*Problem details*.
Whenever a line carries the word "dormir", pull it out of the entries.

· · · · · · ·

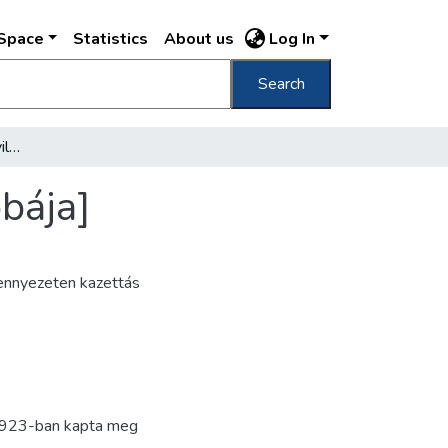
DSpace
Statistics
About us
Log In
Search
[Balló Ede festőművész villájának egyik szobája]
obája]
mennyezeten kazettás
s 1923-ban kapta meg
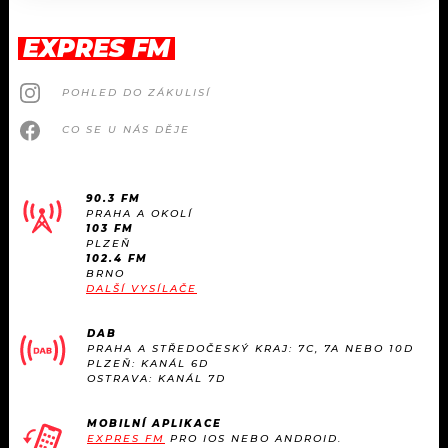
EXPRES FM
POHLED DO ZÁKULISÍ
CO SE U NÁS DĚJE
90.3 FM
PRAHA A OKOLÍ
103 FM
PLZEŇ
102.4 FM
BRNO
DALŠÍ VYSÍLAČE
DAB
PRAHA A STŘEDOČESKÝ KRAJ: 7C, 7A NEBO 10D
PLZEŇ: KANÁL 6D
OSTRAVA: KANÁL 7D
MOBILNÍ APLIKACE
EXPRES FM
PRO IOS NEBO ANDROID.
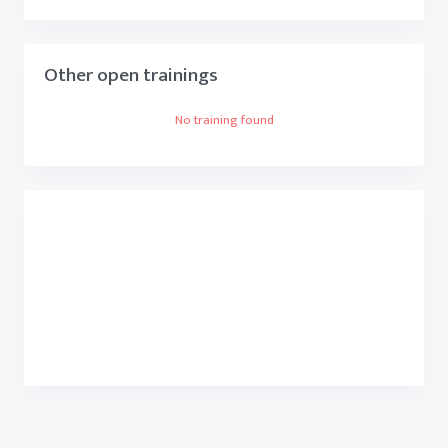
Other open trainings
No training found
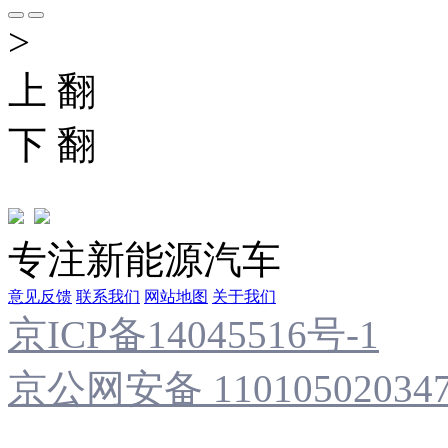
>
上 翻
下 翻
专注新能源汽车
意见反馈
联系我们
网站地图
关于我们
京ICP备14045516号-1
京公网安备 11010502034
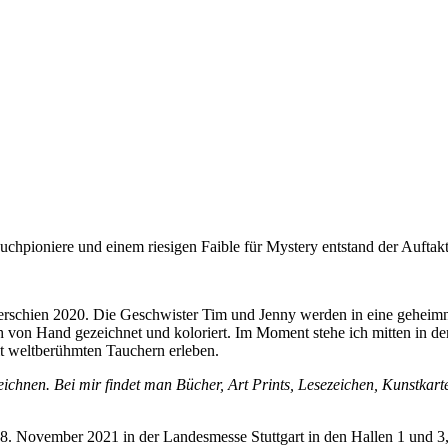
auchpioniere und einem riesigen Faible für Mystery entstand der Auftak
erschien 2020. Die Geschwister Tim und Jenny werden in eine geheimni
von Hand gezeichnet und koloriert. Im Moment stehe ich mitten in der
t weltberühmten Tauchern erleben.
ichnen. Bei mir findet man Bücher, Art Prints, Lesezeichen, Kunstkar
8. November 2021 in der Landesmesse Stuttgart in den Hallen 1 und 3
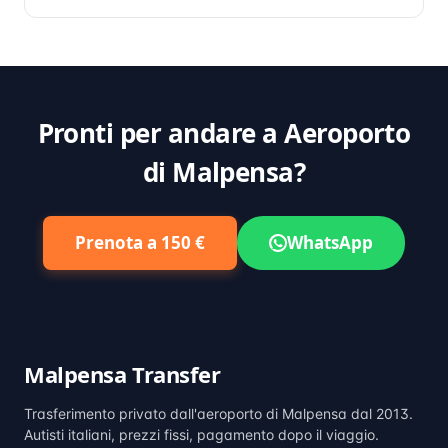
Pronti per andare a Aeroporto
di Malpensa?
Prenota a 150 €
WhatsApp
Malpensa Transfer
Trasferimento privato dall'aeroporto di Malpensa dal 2013.
Autisti italiani, prezzi fissi, pagamento dopo il viaggio.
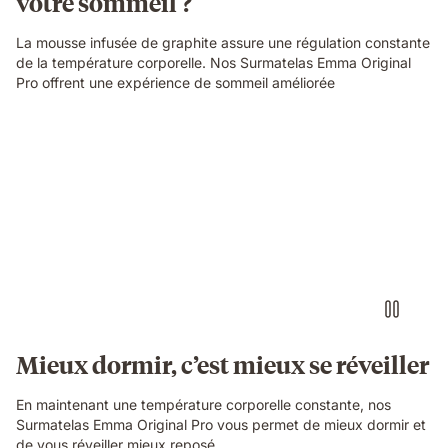
votre sommeil ?
La mousse infusée de graphite assure une régulation constante
de la température corporelle. Nos Surmatelas Emma Original
Pro offrent une expérience de sommeil améliorée
Mieux dormir, c’est mieux se réveiller
En maintenant une température corporelle constante, nos
Surmatelas Emma Original Pro vous permet de mieux dormir et
de vous réveiller mieux reposé.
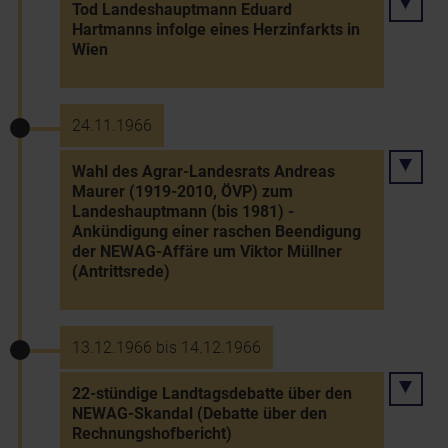
Tod Landeshauptmann Eduard
Hartmanns infolge eines Herzinfarkts in
Wien
24.11.1966
Wahl des Agrar-Landesrats Andreas
Maurer (1919-2010, ÖVP) zum
Landeshauptmann (bis 1981) -
Ankündigung einer raschen Beendigung
der NEWAG-Affäre um Viktor Müllner
(Antrittsrede)
13.12.1966 bis 14.12.1966
22-stündige Landtagsdebatte über den
NEWAG-Skandal (Debatte über den
Rechnungshofbericht)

· · · · · · ·

*Reply*.
Mieux dormir, c’est mieux se réveiller
Surmatelas Emma Original Pro vous permet de mieux dormir et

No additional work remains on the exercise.